In response to the outbreak, Clinton and other Connecticut towns have closed its schools. Last week, the school district announced a “grab and go” system to distribute cold lunch and breakfast meals to students free of charge.
Participating students will receive a bagged lunch for that day, and a bagged breakfast for the next day. Meals will be distributed Monday to Friday at The Morgan School and at the Pierson School building. Meals must be consumed off site. These meals contain perishable food items and are intended to be consumed or refrigerated immediately.
Morgan and Pierson will distribute meals from 11 a.m. to 12:30 p.m. Monday through Friday. Families can drive up or students/families can walk up to the distribution area (Pierson bus door and Morgan back bus loop) and receive their meals. According to the requirements of state approval, meals may be served to all children 18 years and under in the household if at least one child attends a Clinton Public School. Only one student needs to be present and he or she can be given enough meals for each sibling living in the home.
All Clinton public school students are eligible for this program even if they have never purchased or received a school lunch.
Restaurants Offering Options
In the wake of Governor Ned Lamont’s March 16 closure of restaurants and bars to sit-down patrons in response to the expanding COVID-19 crisis, local eateries have had to make tough decisions about whether to stay open for pick-up and deliveries or close temporarily. The Harbor News asked food service establishments across the region to provide updates on their status. Find a list of new hours, delivery options, curbside service, and more at Zip06.com/open.
All barber and beauty shops have been closed by the state until further notice.
Centers for Disease Control & Prevention recommendations for hand-washing and social distancing are becoming increasingly famliar for local residents, and Clinton Emergency Management Director Mike Neff encouraged residents to adhere to those polices.
“I think the most important thing is for citizens to remain calm and understanding as we all navigate this process. All decisions and executive orders are made with the best interest of the community in mind,” Neff said.

## Data for review

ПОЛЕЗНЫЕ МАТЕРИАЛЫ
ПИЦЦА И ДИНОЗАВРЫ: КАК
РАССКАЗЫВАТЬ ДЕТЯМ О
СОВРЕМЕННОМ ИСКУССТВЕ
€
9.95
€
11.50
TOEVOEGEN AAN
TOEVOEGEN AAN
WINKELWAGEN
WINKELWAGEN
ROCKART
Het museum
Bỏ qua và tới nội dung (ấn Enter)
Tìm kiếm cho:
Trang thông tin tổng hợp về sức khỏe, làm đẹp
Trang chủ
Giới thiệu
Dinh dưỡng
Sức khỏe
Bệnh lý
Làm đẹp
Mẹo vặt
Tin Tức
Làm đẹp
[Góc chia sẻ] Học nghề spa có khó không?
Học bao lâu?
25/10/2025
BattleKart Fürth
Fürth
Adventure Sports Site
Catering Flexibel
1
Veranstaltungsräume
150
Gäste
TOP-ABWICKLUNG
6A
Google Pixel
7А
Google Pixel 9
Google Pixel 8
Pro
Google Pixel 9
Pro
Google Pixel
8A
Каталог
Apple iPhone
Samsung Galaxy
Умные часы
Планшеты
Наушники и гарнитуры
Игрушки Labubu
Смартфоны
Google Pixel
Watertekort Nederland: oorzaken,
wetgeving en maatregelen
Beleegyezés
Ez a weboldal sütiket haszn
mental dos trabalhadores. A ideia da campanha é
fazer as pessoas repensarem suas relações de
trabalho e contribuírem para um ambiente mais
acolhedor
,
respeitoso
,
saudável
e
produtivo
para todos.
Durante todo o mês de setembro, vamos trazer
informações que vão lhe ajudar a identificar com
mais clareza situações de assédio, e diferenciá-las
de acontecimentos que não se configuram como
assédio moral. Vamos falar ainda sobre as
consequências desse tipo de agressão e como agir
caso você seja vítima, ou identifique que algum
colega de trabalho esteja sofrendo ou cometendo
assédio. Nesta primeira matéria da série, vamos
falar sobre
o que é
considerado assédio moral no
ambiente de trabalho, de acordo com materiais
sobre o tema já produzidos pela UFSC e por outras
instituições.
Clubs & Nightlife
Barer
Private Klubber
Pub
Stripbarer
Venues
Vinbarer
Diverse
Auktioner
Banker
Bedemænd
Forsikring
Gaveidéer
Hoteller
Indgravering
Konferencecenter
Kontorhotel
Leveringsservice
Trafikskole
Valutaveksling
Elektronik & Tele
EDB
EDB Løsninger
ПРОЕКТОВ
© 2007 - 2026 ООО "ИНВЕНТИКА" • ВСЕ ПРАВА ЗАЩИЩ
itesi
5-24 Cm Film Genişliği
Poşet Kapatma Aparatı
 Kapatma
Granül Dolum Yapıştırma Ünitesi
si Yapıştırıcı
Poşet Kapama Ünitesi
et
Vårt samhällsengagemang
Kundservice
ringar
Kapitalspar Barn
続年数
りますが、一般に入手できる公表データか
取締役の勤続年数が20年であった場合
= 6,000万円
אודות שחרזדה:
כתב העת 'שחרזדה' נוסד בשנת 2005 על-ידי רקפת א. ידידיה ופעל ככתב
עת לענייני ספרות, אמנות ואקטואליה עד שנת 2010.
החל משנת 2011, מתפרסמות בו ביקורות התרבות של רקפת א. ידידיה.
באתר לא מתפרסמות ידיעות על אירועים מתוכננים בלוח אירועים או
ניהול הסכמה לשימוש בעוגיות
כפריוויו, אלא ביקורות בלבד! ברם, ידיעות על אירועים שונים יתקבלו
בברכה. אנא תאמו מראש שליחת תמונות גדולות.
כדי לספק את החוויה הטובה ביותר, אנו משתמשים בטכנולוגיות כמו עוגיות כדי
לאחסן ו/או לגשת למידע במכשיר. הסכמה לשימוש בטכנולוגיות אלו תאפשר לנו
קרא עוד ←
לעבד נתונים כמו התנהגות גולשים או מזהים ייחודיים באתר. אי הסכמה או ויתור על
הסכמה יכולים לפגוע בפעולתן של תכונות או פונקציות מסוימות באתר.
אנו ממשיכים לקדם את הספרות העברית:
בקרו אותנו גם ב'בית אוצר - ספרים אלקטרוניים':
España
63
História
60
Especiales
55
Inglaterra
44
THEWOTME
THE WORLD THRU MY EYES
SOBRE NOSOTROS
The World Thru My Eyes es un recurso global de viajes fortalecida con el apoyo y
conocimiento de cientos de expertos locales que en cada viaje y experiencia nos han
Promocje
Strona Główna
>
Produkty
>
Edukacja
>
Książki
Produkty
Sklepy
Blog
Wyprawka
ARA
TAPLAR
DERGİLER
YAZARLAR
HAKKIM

## Problem 1
Please set down, word for word, the part of the Clinton article that opens with the words containing "All barber and" and closes with "to those polices.".
## Problem 2
Say whether each statement agrees with the Clinton article, answering yes or no and quoting the deciding words. (a) Meals are handed out at both The Morgan School and the Pierson School building. (b) Students may eat the meals at the distribution site. (c) Only students who have bought a school lunch before can take part in the program.

## Task answer 1
All barber and beauty shops have been closed by the state until further notice.
Centers for Disease Control & Prevention recommendations for hand-washing and social distancing are becoming increasingly famliar for local residents, and Clinton Emergency Management Director Mike Neff encouraged residents to adhere to those polices.

## Task answer 2
(a) Yes: "Meals will be distributed Monday to Friday at The Morgan School and at the Pierson School building."
(b) No: "Meals must be consumed off site."
(c) No: "All Clinton public school students are eligible for this program even if they have never purchased or received a school lunch."